In fact, Boost.Flyweight does not use shared_ptr's internally.
Also, Boost.Fyweight is not designed for easy and efficient casting
of flyweight<Derived> to flyweight<Base>: I'm afraid that, to do
scenario b right, you'll basically have to write everything from
scratch --factory, tracking, locking, etc.
> > I'd be interested in knowing your outcomes.
>
> Well, you won: the single store is roughly 20% faster in my
> experiment. I am surprised, I really expected the in-place
> allocation in the per-type factories to be much cheaper that
> the pointer and malloc agitation in the case of the flyweight
> of single-pointer type.
>
> Maybe my attempt to have a polymorphic wrapper around flyweight
> is slow, I don't know. But after all, it is true that most of
> the time these values are manipulated via the base type, which
> is cheap (well, gratis) in the single-factory case, while it
> requires quite some allocations in the per-type-factory case.

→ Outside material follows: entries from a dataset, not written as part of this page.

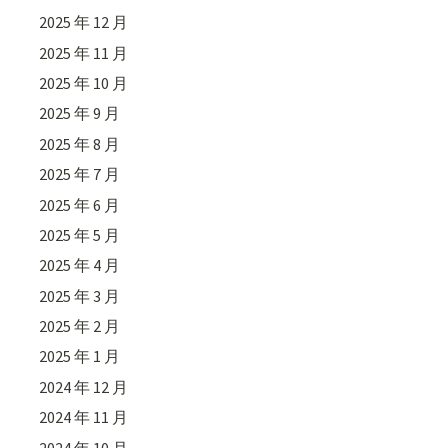
2025 年 12 月
2025 年 11 月
2025 年 10 月
2025 年 9 月
2025 年 8 月
2025 年 7 月
2025 年 6 月
2025 年 5 月
2025 年 4 月
2025 年 3 月
2025 年 2 月
2025 年 1 月
2024 年 12 月
2024 年 11 月
2024 年 10 月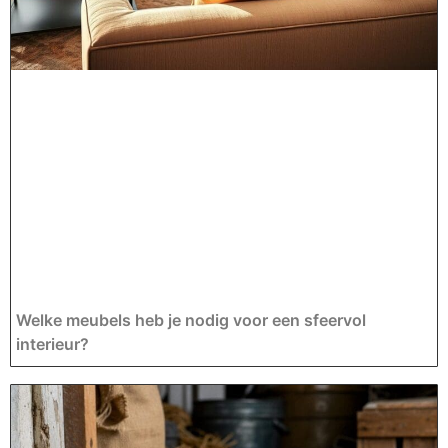
Welke meubels heb je nodig voor een sfeervol
interieur?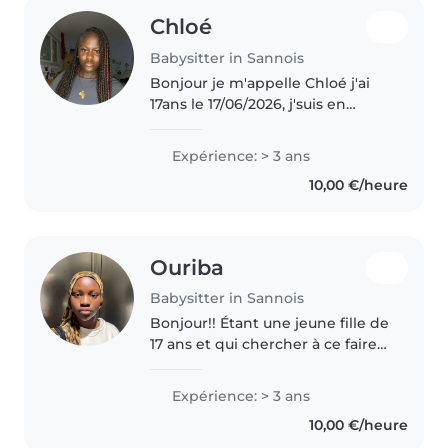
Chloé
Babysitter in Sannois
Bonjour je m'appelle Chloé j'ai
17ans le 17/06/2026, j'suis en
classe de 1ere Stmg. J'ai acquis
énormément d'expérience
Expérience: > 3 ans
personnelle (+4ans) dans les
10,00 €/heure
gardes d'enfants de 1mois à 12..
Ouriba
Babysitter in Sannois
Bonjour!! Étant une jeune fille de
17 ans et qui chercher à ce faire
de l'argent tout en étant dans le
joie je serai ravie de garder vos
Expérience: > 3 ans
enfants. Par de nombreuses
10,00 €/heure
expériences je suis..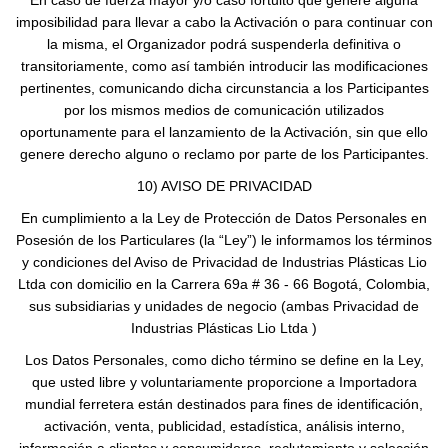
En caso de fuerza mayor y/o caso fortuito que genere alguna
imposibilidad para llevar a cabo la Activación o para continuar con
la misma, el Organizador podrá suspenderla definitiva o
transitoriamente, como así también introducir las modificaciones
pertinentes, comunicando dicha circunstancia a los Participantes
por los mismos medios de comunicación utilizados
oportunamente para el lanzamiento de la Activación, sin que ello
genere derecho alguno o reclamo por parte de los Participantes.
10) AVISO DE PRIVACIDAD
En cumplimiento a la Ley de Protección de Datos Personales en
Posesión de los Particulares (la “Ley”) le informamos los términos
y condiciones del Aviso de Privacidad de Industrias Plásticas Lio
Ltda con domicilio en la Carrera 69a # 36 - 66 Bogotá, Colombia,
sus subsidiarias y unidades de negocio (ambas Privacidad de
Industrias Plásticas Lio Ltda )
Los Datos Personales, como dicho término se define en la Ley,
que usted libre y voluntariamente proporcione a Importadora
mundial ferretera están destinados para fines de identificación,
activación, venta, publicidad, estadística, análisis interno,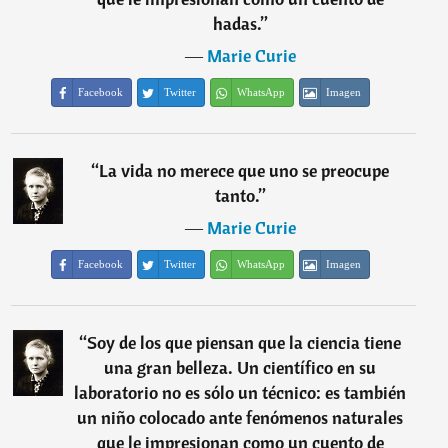
hadas.
”
―
Marie Curie
Facebook
Twitter
WhatsApp
Imagen
“
La vida no merece que uno se preocupe
tanto.
”
―
Marie Curie
Facebook
Twitter
WhatsApp
Imagen
“
Soy de los que piensan que la ciencia tiene
una gran belleza. Un científico en su
laboratorio no es sólo un técnico: es también
un niño colocado ante fenómenos naturales
que le impresionan como un cuento de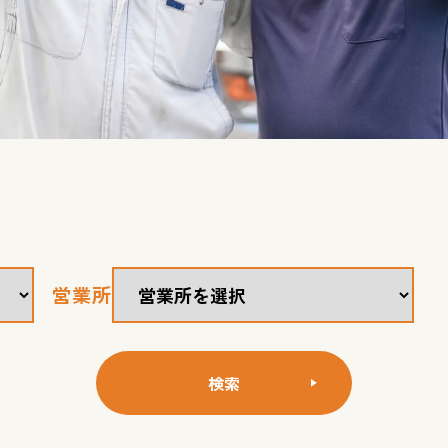
営業所
検索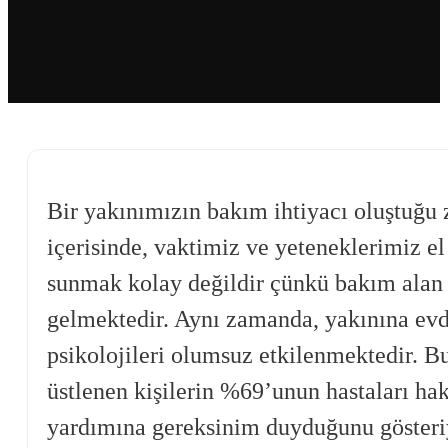
Bir yakınımızın bakım ihtiyacı oluştuğu z
içerisinde, vaktimiz ve yeteneklerimiz e
sunmak kolay değildir çünkü bakım alan 
gelmektedir. Aynı zamanda, yakınına evd
psikolojileri olumsuz etkilenmektedir. 
üstlenen kişilerin %69’unun hastaları 
yardımına gereksinim duyduğunu gösteriy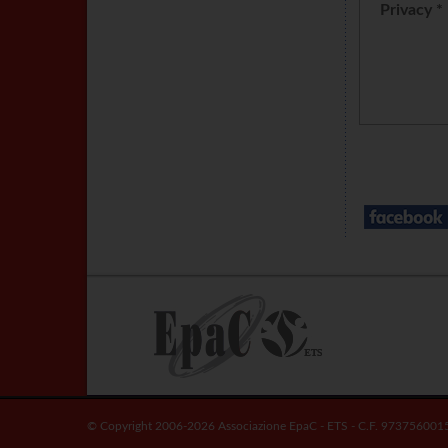
Privacy *
© Copyright 2006-2026 Associazione EpaC - ETS - C.F. 973756001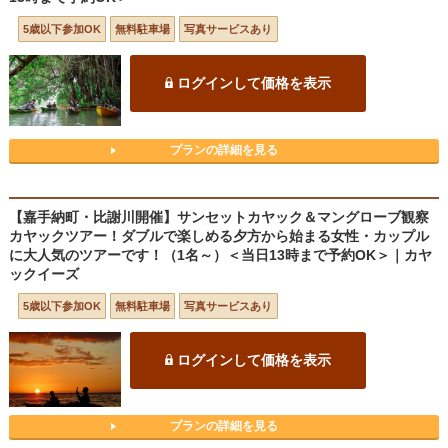
5歳以下参加OK
無料駐車場
写真サービスあり
ログインして価格を表示
プランの詳細を見る
【嘉手納町・比謝川開催】サンセットカヤック＆マングローブ観察
カヤックツアー！ダブルで楽しめる夕方から始まる女性・カップル
に大人気のツアーです！（1名～）＜当日13時まで予約OK＞｜カヤ
ックイーズ
5歳以下参加OK
無料駐車場
写真サービスあり
ログインして価格を表示
プランの詳細を見る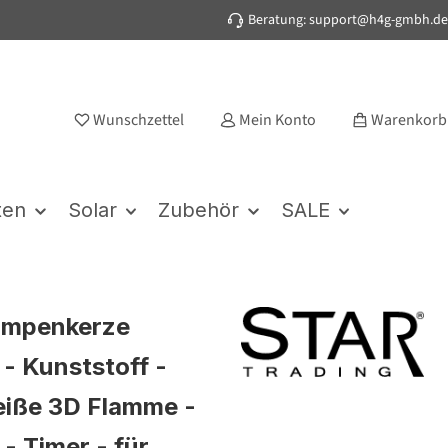
Beratung: support@h4g-gmbh.de
Wunschzettel
Mein Konto
Warenkorb
ten
Solar
Zubehör
SALE
umpenkerze
- Kunststoff -
iße 3D Flamme -
- Timer - für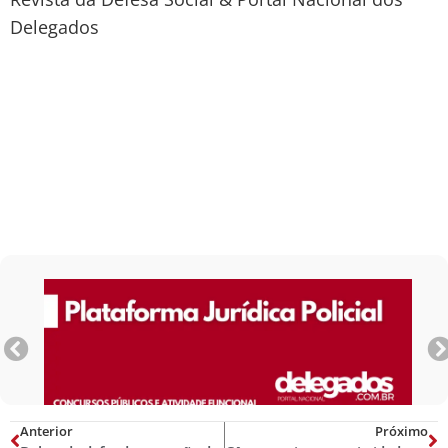
Delegados
Anterior
Próximo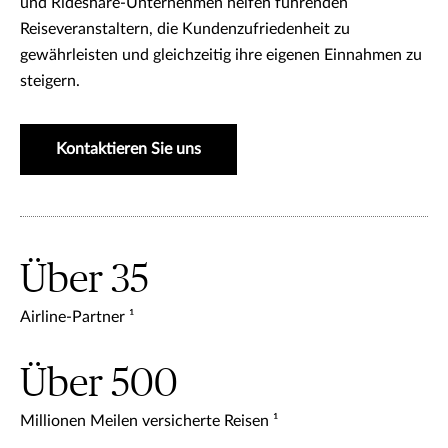
und Rideshare-Unternehmen helfen führenden
Reiseveranstaltern, die Kundenzufriedenheit zu
gewährleisten und gleichzeitig ihre eigenen Einnahmen zu
steigern.
Kontaktieren Sie uns
Über 35
Airline-Partner ¹
Über 500
Millionen Meilen versicherte Reisen ¹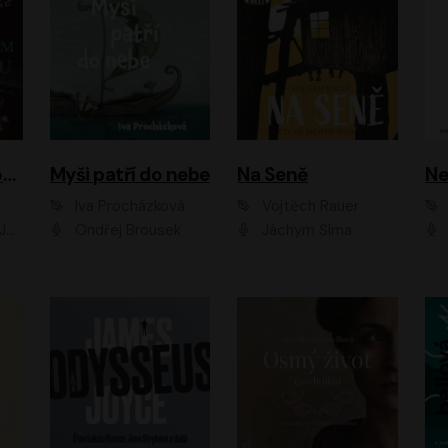
Muž v hnědém obleku
Myši patří do nebe
Na Seně
Ne
Iva Procházková
Vojtěch Rauer
ák
Ondřej Brousek
Jáchym Šíma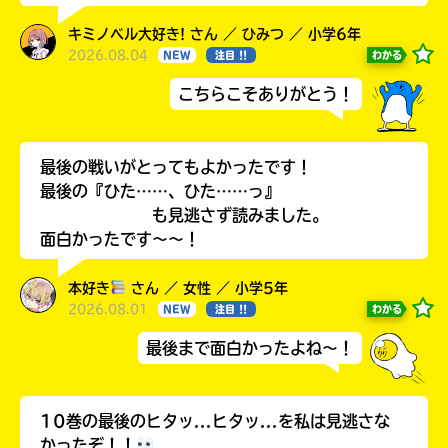
キミノベル大好き! さん ／ ひみつ ／ 小学6年
2026.08.04
わかる
NEW
注目 !!
こちらこそありがとう！
最後の戦いがとってもよかったです！
最後の『ひた……、ひた……っ』
も見逃さず読みました。
面白かったです〜〜！
書店に届いた
みんなからのお手紙が
本好き
さん ／ 女性 ／ 小学5年
読める
2026.08.01
わかる
NEW
注目 !!
最後まで面白かったよね～！
10巻の最後のヒタッ...ヒタッ...を私は見逃さな
かったぞ！！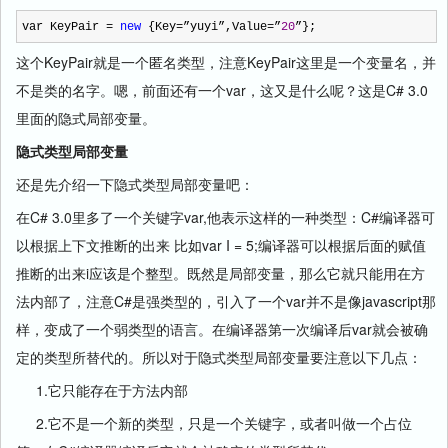
var KeyPair
=
new
{Key
=
”yuyi”,Value
=
”
20
”};
这个KeyPair就是一个匿名类型，注意KeyPair这里是一个变量名，并
不是类的名字。嗯，前面还有一个var，这又是什么呢？这是C# 3.0
里面的隐式局部变量。
隐式类型局部变量
还是先介绍一下隐式类型局部变量吧：
在C# 3.0里多了一个关键字var,他表示这样的一种类型：C#编译器可
以根据上下文推断的出来 比如var I = 5;编译器可以根据后面的赋值
推断的出来i应该是个整型。既然是局部变量，那么它就只能用在方
法内部了，注意C#是强类型的，引入了一个var并不是像javascript那
样，变成了一个弱类型的语言。在编译器第一次编译后var就会被确
定的类型所替代的。所以对于隐式类型局部变量要注意以下几点：
1.它只能存在于方法内部
2.它不是一个新的类型，只是一个关键字，或者叫做一个占位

> So after all, it might make some sense anyway.
>
> The bench was as follows [...]
I think the main penalty in your per-type test comes from the fact that
you're maintaining two separate refcounting systems (flyweight and
shared_ptr<Holder>) and two virtual hierarchies (Exp_impl and
Holder) in parallel, which effectively doubles the bookkeeping
load of the program. On the other hand, I think the benchmark is
probably too lightweight to really discern whether per-type hashing
is beneficial or detrimental: the number of elements involved is
too low, so everything will fit in the working memory very comfortably,
and hash collision, either in the single or in the per-type case, is
almost certain not to occur. May I suggest you extend the benchmarking
to deal with tens of thousands of unique values *at a given time*:
this would yield, I guess, fairer results.